I started building Hollow because I wanted a tool that was completely on my side — no telemetry, no sync, no third party sitting between me and my own numbers. Just a file I open in a browser.
Why a single HTML file?
The single-file constraint is deliberate. When everything — HTML, CSS, JavaScript, even the icon — is embedded in one document, there's nothing to install, nothing to host, and nothing to break. You can save it to your desktop, put it on a USB drive, or open it from a folder. It works anywhere a browser runs.
The best tool is one that's already there when you need it.
There's also something philosophically right about a finance tracker that fits in a single file.
Your data is in localStorage — inside the browser on your machine, nowhere else.
Export it whenever you want. Import it on another device.
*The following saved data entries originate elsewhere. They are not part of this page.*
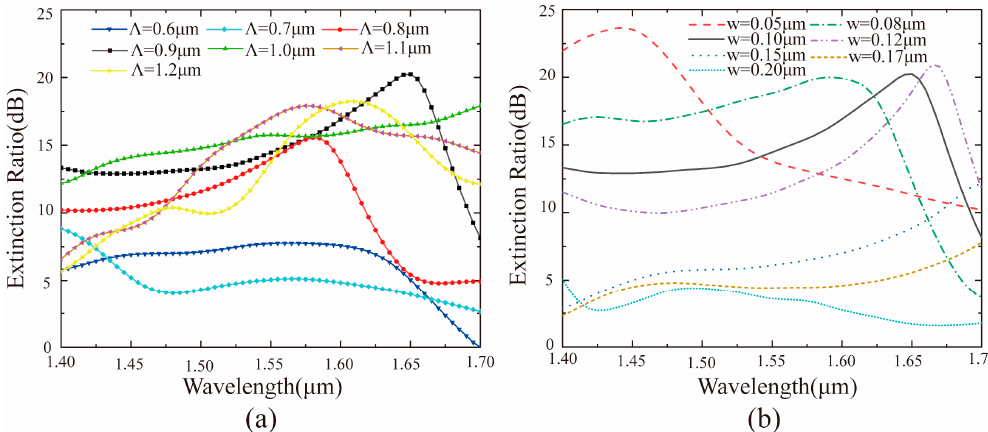
Figure 3. The relationship between the extinction ratio of the directional coupler and the corresponding wavelength, when changing the geometric parameters of the catenary structure. ( a ) Shifting the horizontal length Λ of the catenary. ( b ) Shifting the width w of catenary structure.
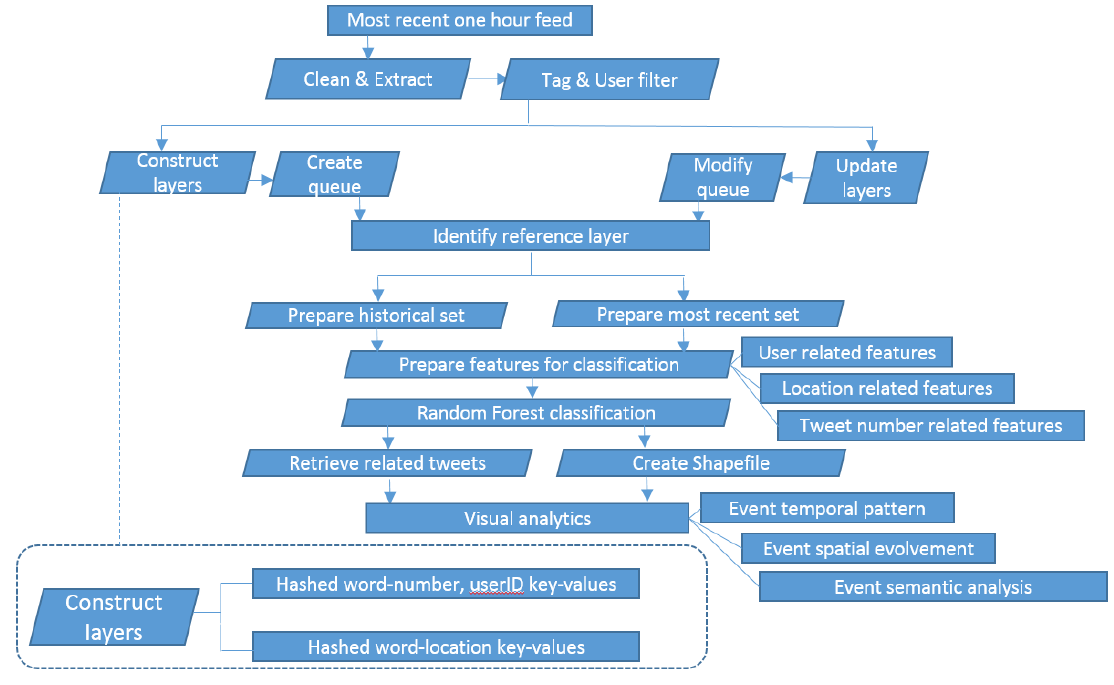
Figure 3. Data analysis flow of this study.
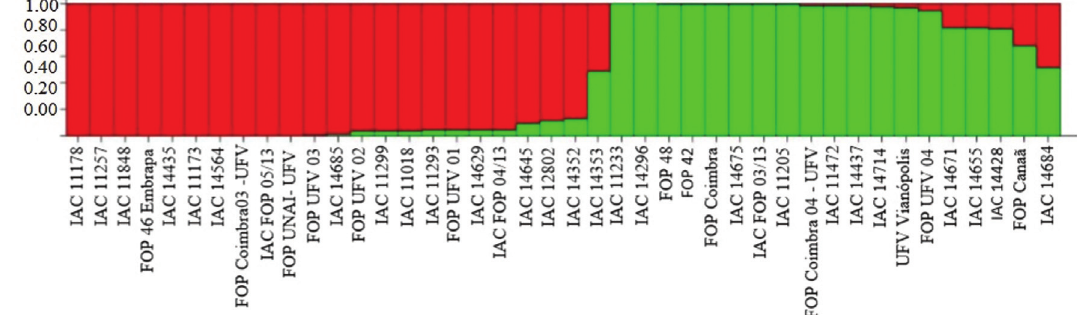
Figure 2 - The genetic structure of the Fop isolates was investigated using the Bayesian clustering algorithm implemented by STRUCTURE v.2.3.4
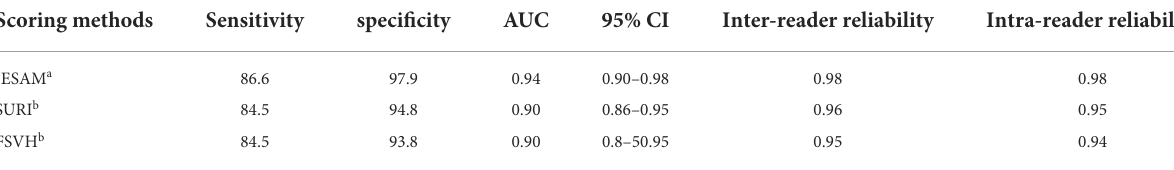
TABLE 3 Sensitivity and specificity of three scoring methods for the diagnosis of Ménière’s disease by magnetic resonance endolymphatic hydrops imaging. Scoring methods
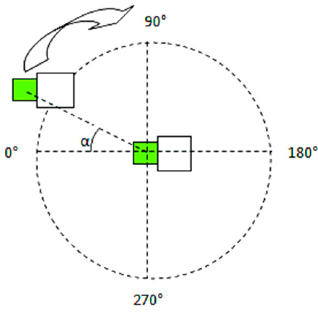
◦ back-to-back measurement setup. Figure 18. A 360° back-to-back measurement setup. Figure 18. A 360 Figure 18. A 360° back-to-back measurement setup.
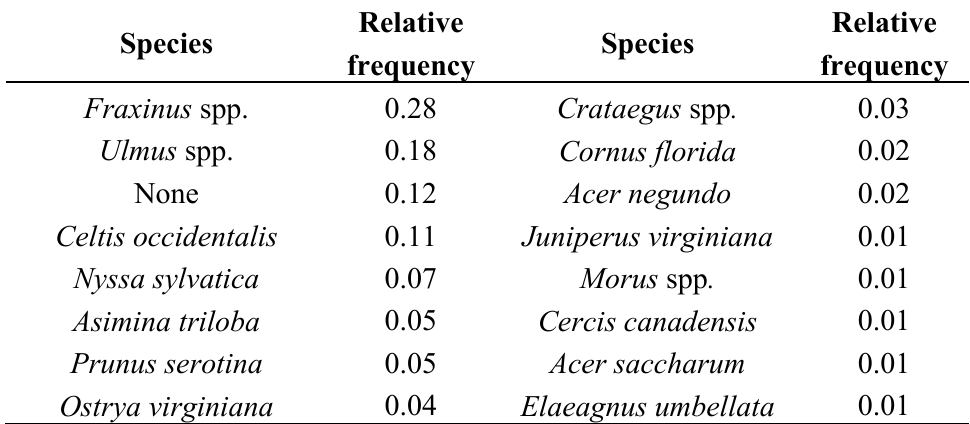
Table 3. Relative frequency, by species, of the tallest seedling classified as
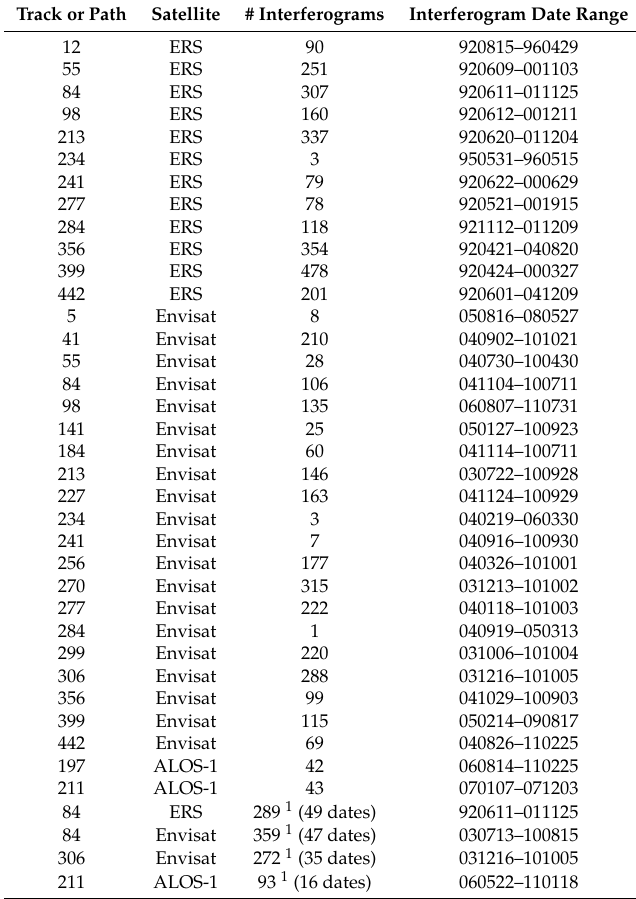
Table 1. Tracks and paths of InSAR data from the different satellites in the western USA with the time span of each listed (format YYMMDD). Most of the tracks from ERS and Envisat are plotted in Figure 1 and all have multiple frames per track. Information on number of interferograms used in the time series from different tracks and paths are listed. 1 East Mesa. InSAR: interferometric synthetic-aperture radar; ERS: European Remote Sensing; ALOS: Advanced Land Observing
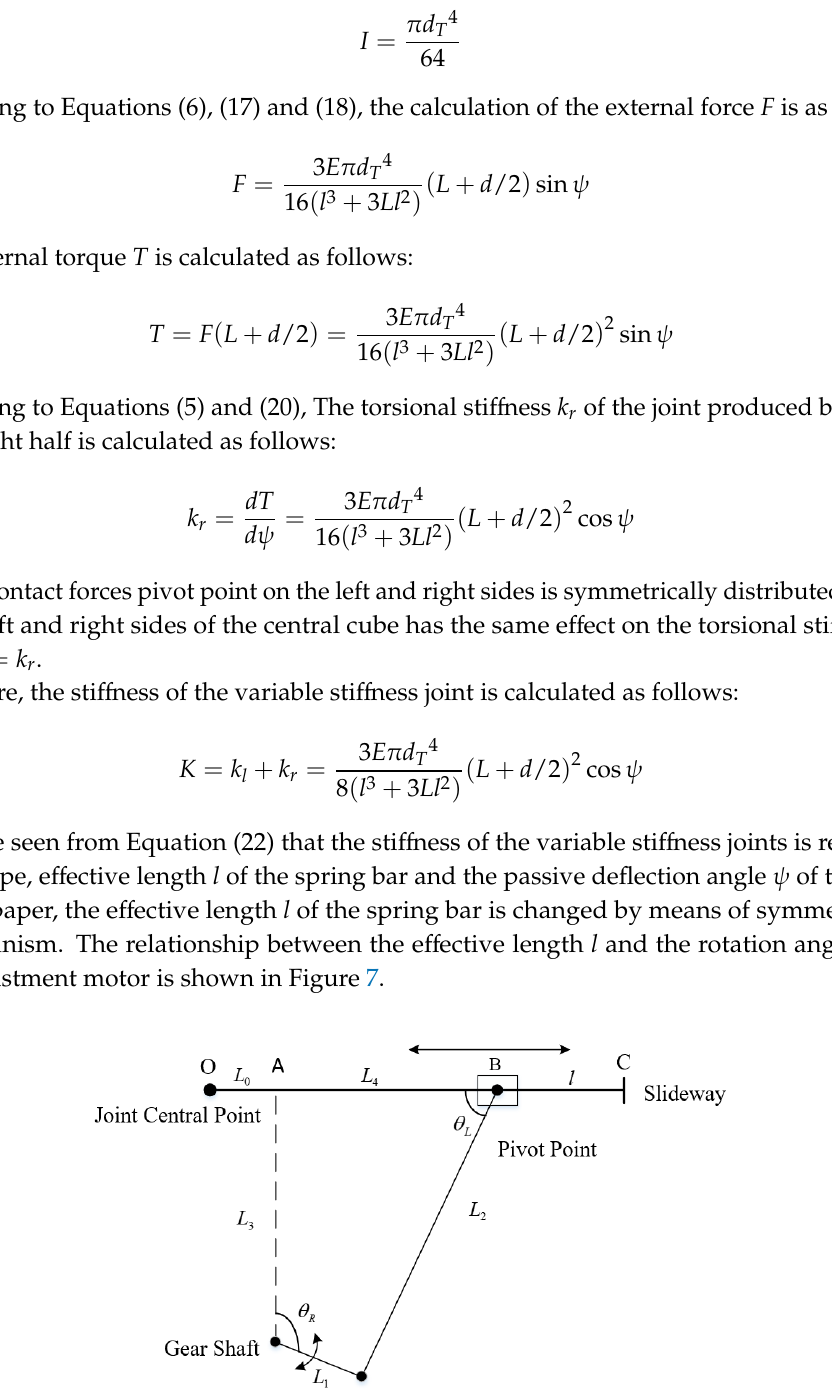
Figure 7. Schematic diagram of the crank slider mechanism.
It's yours.
What I learned building it
The hardest part wasn't the code — it was resisting the temptation to add things. Every feature I cut made the remaining ones more useful. The weekly grid, the budget categories, the savings goals: each one earned its place only by being genuinely useful every week, not just impressive on a product page.
- Constraints produce clarity
- Local-first is underrated — speed and privacy are the same thing
- Good defaults beat flexible configuration
- Dark mode as default is a design statement, not just a preference
Hollow is free to use and always will be. Open it, try it, and if it doesn't fit how you think about money, close it and move on. That's the deal.